История, которая, несмотря на все усилия, не начинается (мысли заняты не происходящей историей), и уже сказано, однажды утром я сел и быстро-быстро, изменяя почеркдо неузнаваемости, исписал страницу. Справа на стене была торопливо-пьяная надпись: отец мой и в самом деле полковник.
Я её сделал гораздо раньше. Слева от меня окно. Об окне мы уже говорили. Накрапывал дождь.
Каждому необходимо избыть неизмеримый груз знаний, которыми он наделён до такой степени, что совершенно безболезненно может прекратить разговаривать.
Речь бессильна вместить в себя наше неизмеримое знание и потому самоустраняется. Остаётся то, что называется языком – влажная бесформенная масса, обожжённая мычанием и стоном, исторгнутыми горлом из живота. Или из души. Из души лучше, легче, вразумительней.
Вот выпьем и пойдём одновременно по солнцу и по тени, уменьшаясь и возвеличиваясь, уходя и в то же время возвращаясь. Более того, постепенно учишься ещё большему: хочется пить – пьёшь. Не хочется – не пьёшь. Но как всё перепуталось! Как запутано. И всё реже и реже… Невольно приходит на ум откровение одного монаха.

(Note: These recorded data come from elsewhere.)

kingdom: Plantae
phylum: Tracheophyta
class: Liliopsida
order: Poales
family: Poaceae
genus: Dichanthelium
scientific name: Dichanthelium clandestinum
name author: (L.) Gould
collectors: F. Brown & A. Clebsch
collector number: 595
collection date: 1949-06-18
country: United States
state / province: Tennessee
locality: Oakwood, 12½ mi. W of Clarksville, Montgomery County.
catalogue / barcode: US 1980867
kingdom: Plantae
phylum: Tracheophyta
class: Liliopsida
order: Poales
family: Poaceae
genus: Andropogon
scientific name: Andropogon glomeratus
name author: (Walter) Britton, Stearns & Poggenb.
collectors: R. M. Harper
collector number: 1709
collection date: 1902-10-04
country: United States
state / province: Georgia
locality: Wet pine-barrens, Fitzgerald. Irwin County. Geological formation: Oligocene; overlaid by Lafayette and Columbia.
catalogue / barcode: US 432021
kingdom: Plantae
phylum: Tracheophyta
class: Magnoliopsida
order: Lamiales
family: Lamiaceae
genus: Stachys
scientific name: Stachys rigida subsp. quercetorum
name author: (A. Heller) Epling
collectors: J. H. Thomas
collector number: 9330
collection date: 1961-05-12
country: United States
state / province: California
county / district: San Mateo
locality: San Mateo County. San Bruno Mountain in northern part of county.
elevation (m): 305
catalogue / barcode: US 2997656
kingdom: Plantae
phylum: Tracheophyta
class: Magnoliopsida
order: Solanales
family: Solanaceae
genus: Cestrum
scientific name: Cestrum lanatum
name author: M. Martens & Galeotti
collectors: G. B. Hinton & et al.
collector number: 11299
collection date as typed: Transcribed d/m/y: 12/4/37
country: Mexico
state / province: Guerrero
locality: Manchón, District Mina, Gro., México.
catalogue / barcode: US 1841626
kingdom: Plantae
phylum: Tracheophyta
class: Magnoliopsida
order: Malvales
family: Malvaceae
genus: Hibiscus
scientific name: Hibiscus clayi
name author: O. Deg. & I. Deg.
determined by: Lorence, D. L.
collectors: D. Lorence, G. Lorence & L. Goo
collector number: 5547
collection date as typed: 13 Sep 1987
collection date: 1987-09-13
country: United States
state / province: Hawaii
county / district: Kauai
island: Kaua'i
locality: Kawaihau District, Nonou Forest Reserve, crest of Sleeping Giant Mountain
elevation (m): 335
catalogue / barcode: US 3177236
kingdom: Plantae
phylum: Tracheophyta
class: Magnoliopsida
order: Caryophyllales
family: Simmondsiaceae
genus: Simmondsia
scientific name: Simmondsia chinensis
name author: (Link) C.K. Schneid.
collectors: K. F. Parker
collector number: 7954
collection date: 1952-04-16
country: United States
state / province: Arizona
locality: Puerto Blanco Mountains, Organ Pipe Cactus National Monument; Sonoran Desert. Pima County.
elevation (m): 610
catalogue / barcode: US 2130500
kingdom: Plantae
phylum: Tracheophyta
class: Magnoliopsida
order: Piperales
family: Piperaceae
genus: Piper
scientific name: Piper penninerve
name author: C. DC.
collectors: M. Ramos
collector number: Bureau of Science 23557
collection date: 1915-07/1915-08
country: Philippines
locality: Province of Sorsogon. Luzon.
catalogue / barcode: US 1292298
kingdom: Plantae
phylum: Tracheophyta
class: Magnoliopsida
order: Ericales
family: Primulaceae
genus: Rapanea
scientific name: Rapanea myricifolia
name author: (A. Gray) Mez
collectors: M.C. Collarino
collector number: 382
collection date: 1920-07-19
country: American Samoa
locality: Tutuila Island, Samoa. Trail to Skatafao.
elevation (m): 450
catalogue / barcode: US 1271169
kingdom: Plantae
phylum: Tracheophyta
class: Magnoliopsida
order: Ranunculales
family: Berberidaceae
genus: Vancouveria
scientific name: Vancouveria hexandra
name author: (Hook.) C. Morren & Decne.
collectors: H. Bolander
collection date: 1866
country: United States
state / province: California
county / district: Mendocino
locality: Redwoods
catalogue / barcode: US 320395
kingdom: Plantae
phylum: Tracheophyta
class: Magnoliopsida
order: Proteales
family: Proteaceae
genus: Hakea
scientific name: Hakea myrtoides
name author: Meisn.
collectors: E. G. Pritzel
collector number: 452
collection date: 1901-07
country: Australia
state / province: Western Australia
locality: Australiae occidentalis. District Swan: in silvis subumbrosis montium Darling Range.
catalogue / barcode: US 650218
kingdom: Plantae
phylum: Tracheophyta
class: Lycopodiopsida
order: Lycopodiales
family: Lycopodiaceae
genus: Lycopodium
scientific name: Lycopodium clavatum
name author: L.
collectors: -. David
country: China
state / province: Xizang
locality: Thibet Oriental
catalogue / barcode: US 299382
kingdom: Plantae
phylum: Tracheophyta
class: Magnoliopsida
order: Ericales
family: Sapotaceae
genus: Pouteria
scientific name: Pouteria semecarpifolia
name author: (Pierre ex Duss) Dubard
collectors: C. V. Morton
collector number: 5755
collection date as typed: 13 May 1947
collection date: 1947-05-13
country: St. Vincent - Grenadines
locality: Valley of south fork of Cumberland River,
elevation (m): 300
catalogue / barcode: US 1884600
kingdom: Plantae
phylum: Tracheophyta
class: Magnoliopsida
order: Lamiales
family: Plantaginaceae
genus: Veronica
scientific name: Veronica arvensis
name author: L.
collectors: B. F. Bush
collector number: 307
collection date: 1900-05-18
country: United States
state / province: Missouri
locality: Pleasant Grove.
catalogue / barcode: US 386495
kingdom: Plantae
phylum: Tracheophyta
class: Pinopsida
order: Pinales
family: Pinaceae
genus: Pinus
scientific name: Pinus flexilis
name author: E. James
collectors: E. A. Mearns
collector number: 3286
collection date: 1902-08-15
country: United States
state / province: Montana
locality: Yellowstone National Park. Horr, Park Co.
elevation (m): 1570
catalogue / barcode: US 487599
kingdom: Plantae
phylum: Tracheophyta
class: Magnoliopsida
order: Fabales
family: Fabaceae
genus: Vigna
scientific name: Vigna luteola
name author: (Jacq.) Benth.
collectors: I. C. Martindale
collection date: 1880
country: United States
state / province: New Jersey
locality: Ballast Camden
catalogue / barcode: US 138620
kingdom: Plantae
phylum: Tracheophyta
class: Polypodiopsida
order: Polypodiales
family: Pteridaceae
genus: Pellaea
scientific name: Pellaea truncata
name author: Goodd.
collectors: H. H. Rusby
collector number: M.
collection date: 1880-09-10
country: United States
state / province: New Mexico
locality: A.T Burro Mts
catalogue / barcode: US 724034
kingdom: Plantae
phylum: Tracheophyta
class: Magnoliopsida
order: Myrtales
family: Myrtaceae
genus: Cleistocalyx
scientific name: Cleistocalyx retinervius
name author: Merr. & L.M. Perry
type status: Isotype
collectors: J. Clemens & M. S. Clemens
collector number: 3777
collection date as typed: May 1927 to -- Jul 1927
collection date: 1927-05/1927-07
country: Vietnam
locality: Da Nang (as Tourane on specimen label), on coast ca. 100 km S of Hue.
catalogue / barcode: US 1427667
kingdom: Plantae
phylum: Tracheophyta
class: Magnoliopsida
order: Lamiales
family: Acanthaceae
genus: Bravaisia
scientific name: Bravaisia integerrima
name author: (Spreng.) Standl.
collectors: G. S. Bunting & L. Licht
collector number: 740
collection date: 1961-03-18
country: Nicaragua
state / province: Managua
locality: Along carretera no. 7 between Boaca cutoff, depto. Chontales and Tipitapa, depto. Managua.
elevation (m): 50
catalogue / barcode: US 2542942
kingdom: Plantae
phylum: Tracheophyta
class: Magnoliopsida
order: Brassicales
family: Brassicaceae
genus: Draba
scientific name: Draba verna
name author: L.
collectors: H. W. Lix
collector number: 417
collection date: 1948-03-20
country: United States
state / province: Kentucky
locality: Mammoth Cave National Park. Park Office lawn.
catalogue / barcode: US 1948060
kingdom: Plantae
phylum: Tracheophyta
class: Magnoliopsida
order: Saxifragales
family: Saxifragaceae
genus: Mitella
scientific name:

Праведник, он на склоне лет записал примерно следующее:
«Будда учил людей, что если соприкоснёшься с вещью, не прикрепляйся к ней близко. Значит, и то, что я теперь люблю вот эту хижину из соломы, – сетует монах, – уже есть грех? Значит, и то, что привержен к уединению – уже преграда на Пути!»
Бедный, бедный монах! Заметьте, как просто и изысканно его рассуждение. И безо всякого злорадства говорю: поистине он добрался до сути вещей. Наступает время, когда самая горькая нищета может стать и становится бесценным сокровищем. И с не меньшим ожесточением, исступлением, конечно, иным, но всё равно таким, приходится его отстаивать, как если бы за спиной – и любовь, и дети, и Бог, и сокровища Махараджи!